Jagd durch das tausendjährige Land (Chasing Through the Thousand-Year-Old Country).
1933
Für Deutschland (For Germany), letter of protest to Adolf Hitler against the persecution of the Jews in Germany.
May: book burning, including Wegner’s works.
August: arrest, torture and imprisonment in several prisons and concentration camps. Dismissal from the Lichtenburg concentration camp on December 26, 1933.
1934-1935
1934-1935 Journey to England, dissolving of the household in Berlin.
1936
Lola Landau moves with Sibylle to Palestine. Visit to Jerusalem, on the return trip Renting a house in Positano.
Moved to Italy.
1938
Short imprisonment in Amalfi during a Hitler visit.
1939
Divorce from Lola Landau.
1940
Living together with the artist Irene Kowaliska.
1941
Birth of the son Michael Donatello on December 27.
1941-1943
Lecturer in German literature at the University of Padua.
1945
Marriage with Irene Kowaliska.
1947
Writers’ Convention in Berlin pays tribute to Wegner among deceased writers. His name appears in the list of the dead writers and poets on the commemorative plaque.
1949-1950
Invited as guest speaker to Zurich and Jerusalem.
1951
Der Löwe mit dem Mädchenkopf (The Lion with the Maiden’s Head). Die Künstlerstadt Positano (Positano, the City of Artists), a radio play.
1952
Die Silberspur. Wunder der Welt auf der Fahrt durch neun Meere (The Silver Trail. Wonders of the World on the Voyage Through Nine Seas).
1956
Invitation to lecture tours to Berlin and Wuppertal. Awarded the Federal Cross of Merit 1st Class (Bundesverdienstkreuz) in Naples.

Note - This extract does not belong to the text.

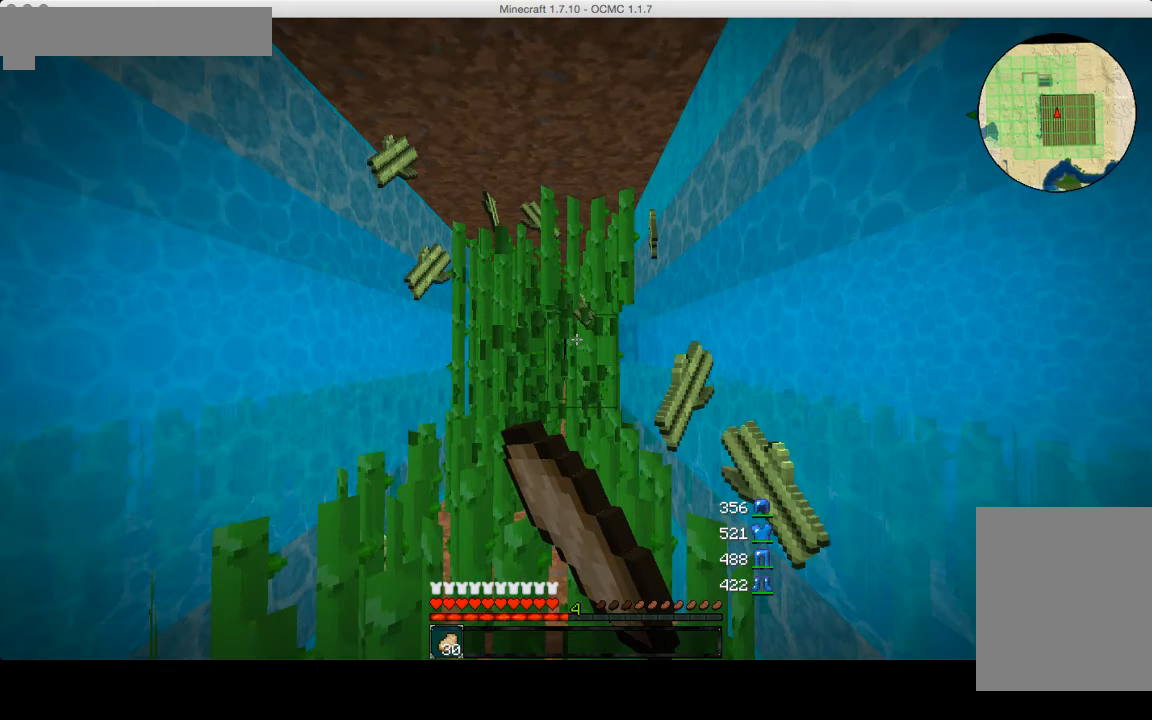
{"keys": ["a", "w"], "mouse": ["left"], "events": []}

Auf der Suche nach den zehn Gerechten (In Search of the Ten Righteous Ones), a radio play.
1959
Der Todessänger (The Deathchant Singer), a radio play.
1961-1962
Die Reise ohne Heimkehr – Armin T. Wegner erzählt (The Journey with No Return – Armin T. Wegner Narrates), an eight-part radio play.
Das Lied aus der blutigen Stadt Berlin. Gedicht (The Song from the Bloody City of Berlin. Poem).
1962
Awarded with the “von der Heydt Prize” in his native city of Wuppertal.
1968
Honored as “Righteous of the Nations” at the Shoah Memorial Yad Vashem (Jerusalem).
Honored with the highest medal of the Armenian Soviet Republic.
1969
Invitation to Stockholm, participation in the “First Symposium of Refugees from the Third Reich” on exile literature.
1972
Invitation to lectures and readings at American universities.
1974
Fällst Du, umarme auch die Erde oder Der Mann, der an das Wort glaubt (If You Fall, so Embrace the Earth or The Mann, Who Believes in the Pledge), a selection of prosa, lyrics and records Arrangement of extensive bibliography by Hedwig Bieber.
1974-1975
Die Straße nirgendwohin. Gedichte (The Road to Nowhere. Poems).
1976
Odyssee der Seele (Odyssey of the Soul), a second selection of works, including a selection of later poems.
1978 †
Armin T. Wegner died on May 17 in Rome.
***
Lola Landau died on February 3, 1990 in Jerusalem, Irene Kowaliska on March 13, 1991 in Rome.
Sibylle Stevens died on July 24, 2016 on the Isle of Wight.
Michael Wegner lives in Rome and on the island of Stromboli.
The literary estate of Armin T. Wegner is safeguarded in the German Literature Archive in Marbach am Neckar.